Places like Disneyland ought to be viewed as locations of concern from a true standpoint of Homeland Security. The sheer numbers of visitors and their their global diversity makes this a high risk location. And one that blows up conventional analyses of herd immunity. Especially if the infection gets into the staff before it is recognized.

This makes it all the more imperative that people understand the importance of having their families immunized with the best vaccines currently available.

But our analysis and communication of the science behind public health ought to go well beyond that. In the aftermath of the measles epidemic, Disneyland rushed lobbyists to the California State capital. In my opinion, greater focus should be aimed at Disney, which has a long history of blocking health care and sick leave for its largely part time staff. Additionally, the measles vaccine first became available in 1963 with an improved version in 1968, and the combined MMR vaccine in 1971, A booster shot was added in 1989. Since then, improvements have stalled. The vaccine cannot be given to infants under 1 year of age. Exposures at Disneyland are hard to measure, but tracing the virus through subsequent exposures may indicate that those who had the original vaccine but were too old to have gotten the booster may be more vulnerable. In my opinion, not enough publicity has been given to bridging that gap: http://abc7chicago.com/health/some-adults-may-need-2nd-measles-vaccination/507475/. Infants are obviously vulnerable. Newer vaccines that can be administered at younger ages need to be develped. Or perhaps we need to give greater concern to a "cocoon of safety" around too young to immunize infants. Perhaps infants do not belong at places like Disneyland. Another vulnerable group are those people currently receiving immune suppressing drugs. I know of one instance in which such a person contracted measles because they went to their clinic for treatment. Measles can be airborne which makes it especially risky. This highlights the woeful state of infection control in many of our medical centers.

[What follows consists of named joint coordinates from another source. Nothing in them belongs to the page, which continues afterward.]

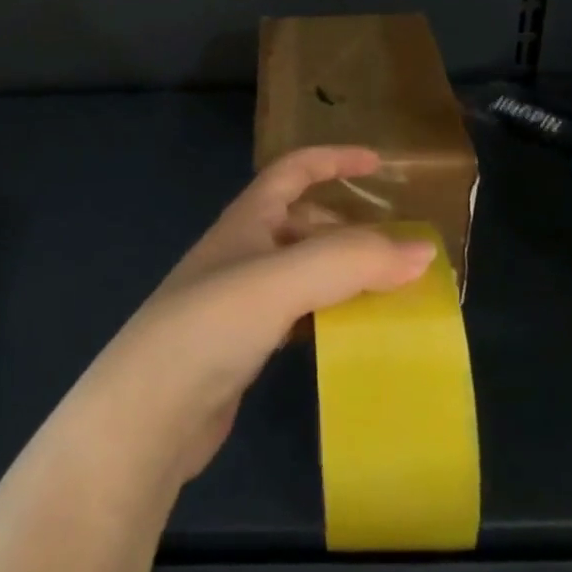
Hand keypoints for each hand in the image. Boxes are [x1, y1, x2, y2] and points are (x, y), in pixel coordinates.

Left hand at [59, 147, 436, 494]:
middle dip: (349, 228)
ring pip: (303, 272)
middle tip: (398, 250)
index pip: (293, 170)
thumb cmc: (212, 325)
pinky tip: (352, 335)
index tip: (379, 163)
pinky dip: (328, 315)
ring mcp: (239, 300)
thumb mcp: (283, 280)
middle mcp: (242, 252)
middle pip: (303, 223)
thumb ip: (352, 261)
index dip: (334, 159)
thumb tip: (424, 250)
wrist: (147, 412)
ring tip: (390, 292)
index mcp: (246, 220)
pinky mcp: (243, 345)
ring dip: (343, 275)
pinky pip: (298, 315)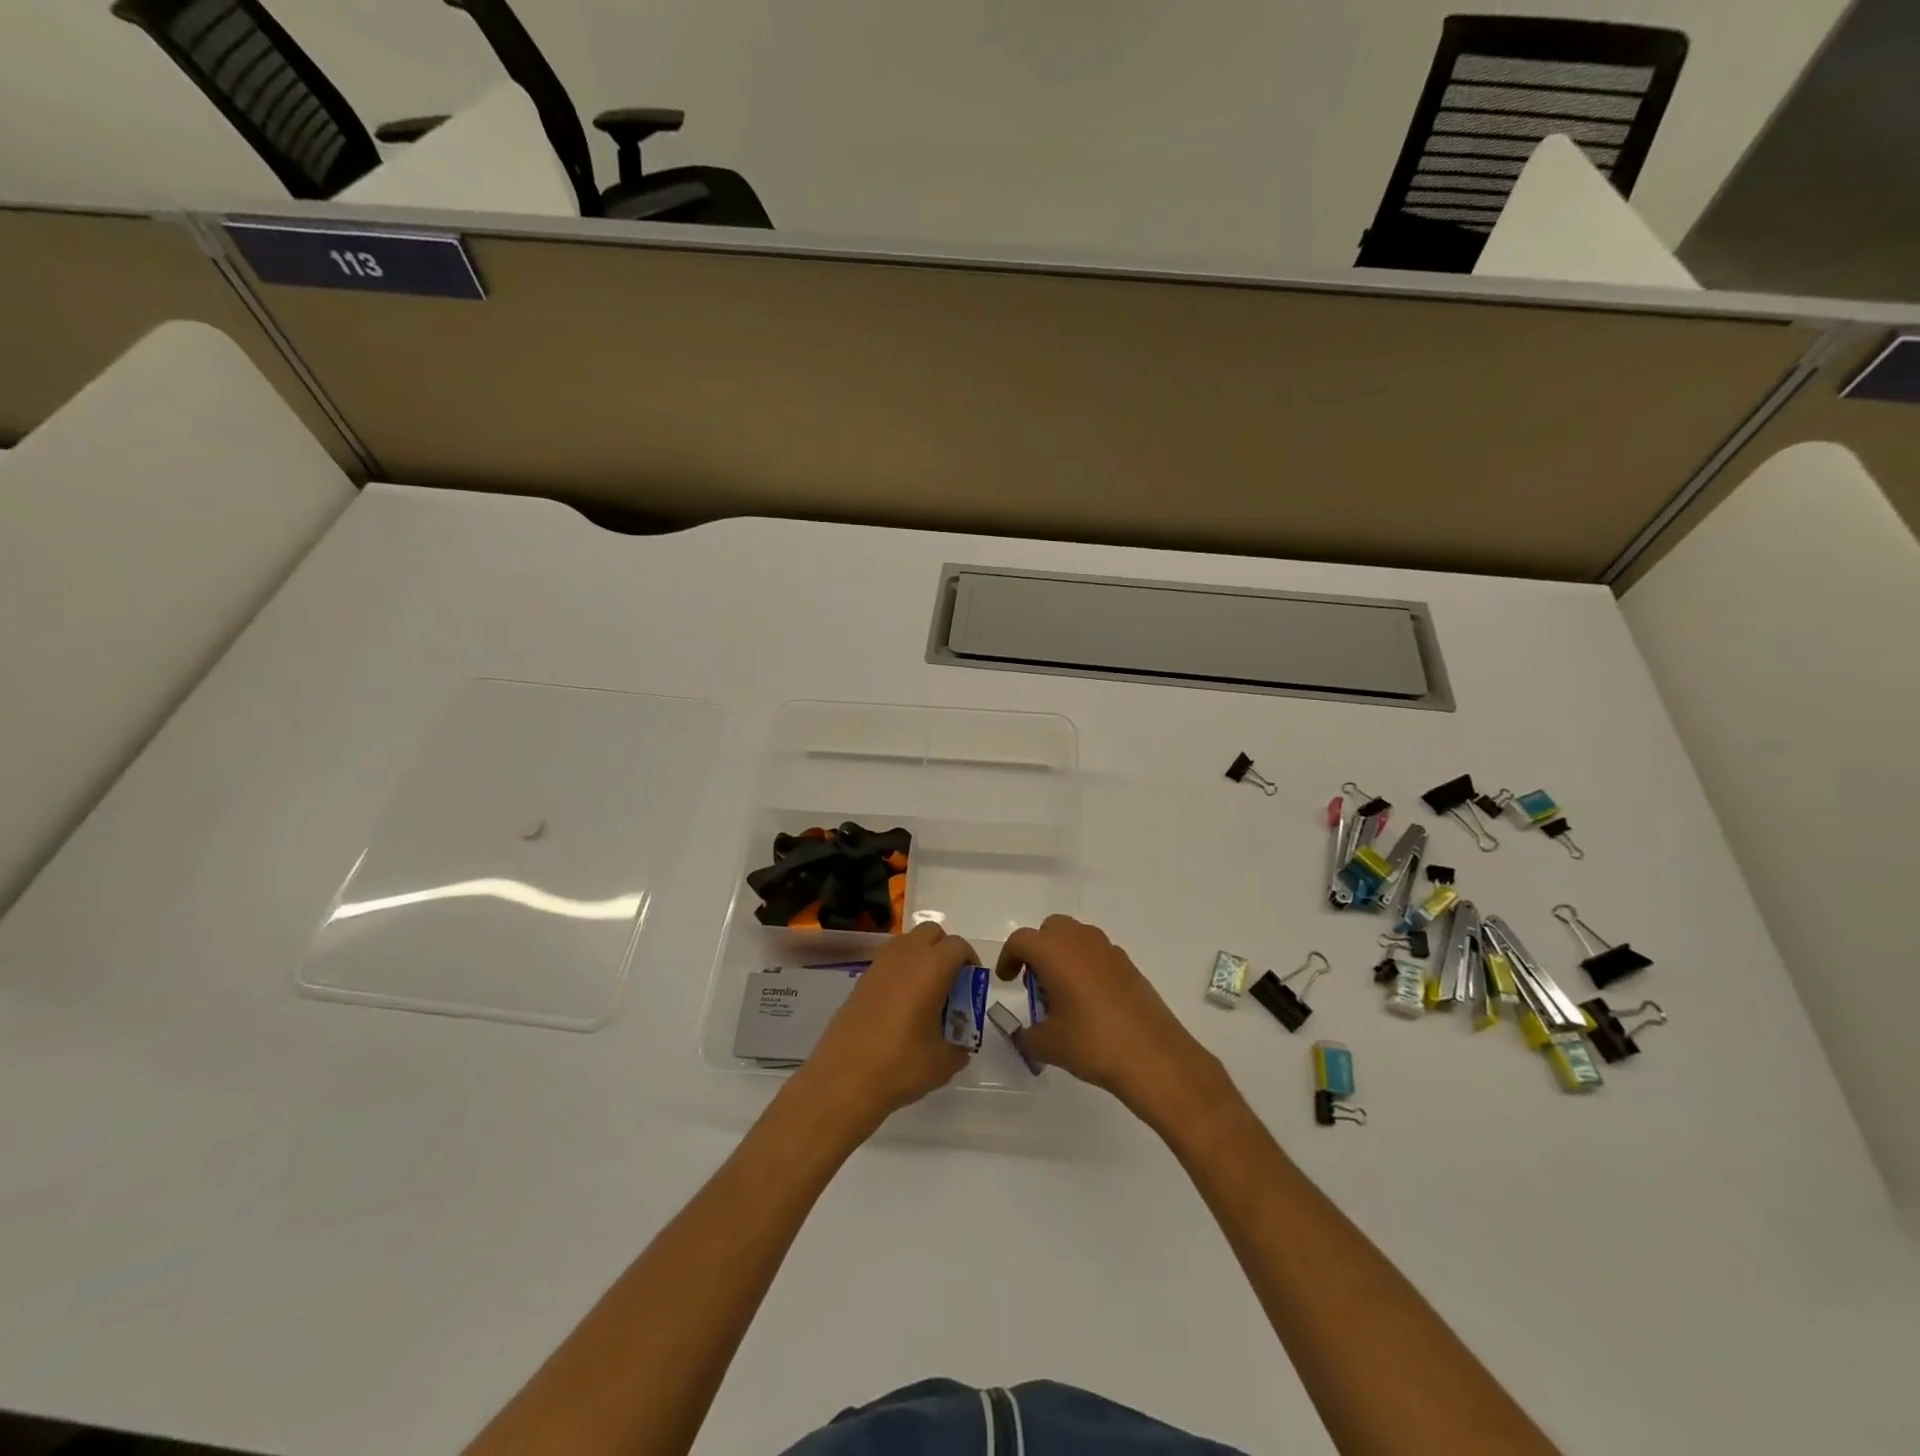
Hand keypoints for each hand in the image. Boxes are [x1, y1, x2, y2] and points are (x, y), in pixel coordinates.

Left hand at [791, 922, 974, 1137]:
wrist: (844, 1078)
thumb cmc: (901, 1064)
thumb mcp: (943, 1062)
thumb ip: (959, 1048)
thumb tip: (960, 1047)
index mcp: (932, 967)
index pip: (958, 946)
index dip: (970, 961)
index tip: (973, 985)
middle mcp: (905, 955)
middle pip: (932, 933)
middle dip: (945, 950)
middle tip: (951, 983)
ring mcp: (879, 965)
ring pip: (907, 943)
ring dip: (921, 957)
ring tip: (926, 993)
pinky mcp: (861, 980)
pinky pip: (889, 961)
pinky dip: (901, 971)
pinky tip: (902, 1005)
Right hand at [995, 915, 1224, 1125]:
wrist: (1153, 1056)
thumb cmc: (1092, 1043)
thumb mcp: (1048, 1045)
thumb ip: (1027, 1034)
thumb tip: (1026, 1033)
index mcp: (1054, 951)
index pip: (1021, 940)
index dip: (1009, 957)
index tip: (1008, 980)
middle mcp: (1081, 941)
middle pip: (1051, 929)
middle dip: (1038, 949)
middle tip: (1035, 982)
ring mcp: (1109, 951)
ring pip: (1077, 938)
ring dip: (1064, 955)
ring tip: (1063, 995)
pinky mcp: (1129, 966)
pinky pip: (1098, 954)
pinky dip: (1087, 967)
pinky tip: (1090, 1003)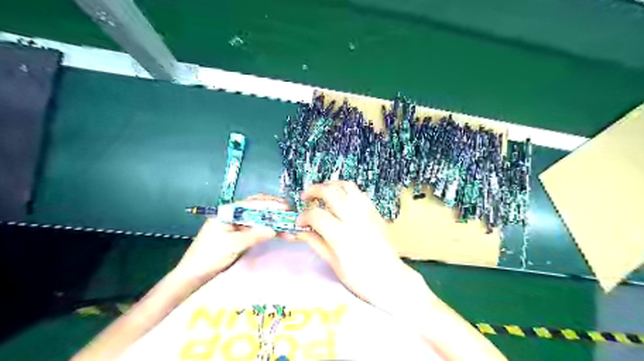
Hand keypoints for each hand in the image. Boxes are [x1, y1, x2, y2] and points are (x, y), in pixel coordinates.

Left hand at [174, 194, 288, 281]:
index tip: (285, 207)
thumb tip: (274, 230)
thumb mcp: (233, 245)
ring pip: (259, 219)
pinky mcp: (240, 235)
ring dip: (273, 221)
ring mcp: (237, 225)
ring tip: (288, 226)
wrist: (194, 274)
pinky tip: (279, 233)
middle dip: (274, 209)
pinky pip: (257, 229)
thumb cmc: (210, 256)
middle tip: (290, 213)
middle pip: (257, 207)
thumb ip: (253, 235)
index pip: (252, 203)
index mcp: (228, 212)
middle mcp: (234, 215)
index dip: (270, 204)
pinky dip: (268, 230)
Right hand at [296, 182, 425, 311]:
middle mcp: (354, 217)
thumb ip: (316, 242)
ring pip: (346, 186)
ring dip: (330, 185)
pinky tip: (340, 200)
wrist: (391, 278)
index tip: (300, 222)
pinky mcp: (375, 211)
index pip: (315, 214)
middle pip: (330, 192)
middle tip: (305, 197)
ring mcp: (367, 211)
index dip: (303, 216)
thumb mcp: (334, 263)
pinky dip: (345, 191)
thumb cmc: (360, 277)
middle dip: (313, 190)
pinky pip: (358, 192)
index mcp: (341, 235)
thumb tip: (302, 230)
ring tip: (322, 193)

Thus, anti-vaxxers are only one competent of the problem. In my opinion, the media focus on anti-vaxxers is a way of deflecting attention from institutional and corporate issues, and prevents those issues from being addressed.

These problems are highlighted in the case of emerging tropical diseases. Without a ready monetary payback, Big Pharma is not willing to invest in vaccine development. This means that these new diseases can't be addressed in a proactive fashion. Ebola studies have stalled, and those for Zita have not geared up in time to prevent the global spread of that disease.

In the US, problems with further expansions of the research into the basic science behind vaccines and other pharmaceutical products, is inhibited by the financial tax evasions of Big Pharma. The trend of the moment is tax inversions in which corporations move offshore to avoid paying taxes. I believe that this will ultimately make US investments through the National Institute of Health and other agencies unsustainable. For all the talk of the need for students in STEM fields, the hiring situation for chemists is actually quite poor.

In my opinion, these ought to be the politically hot conversations. Perhaps Martin Shkreli's actions will turn out to have been a good thing to have happened to the world after all.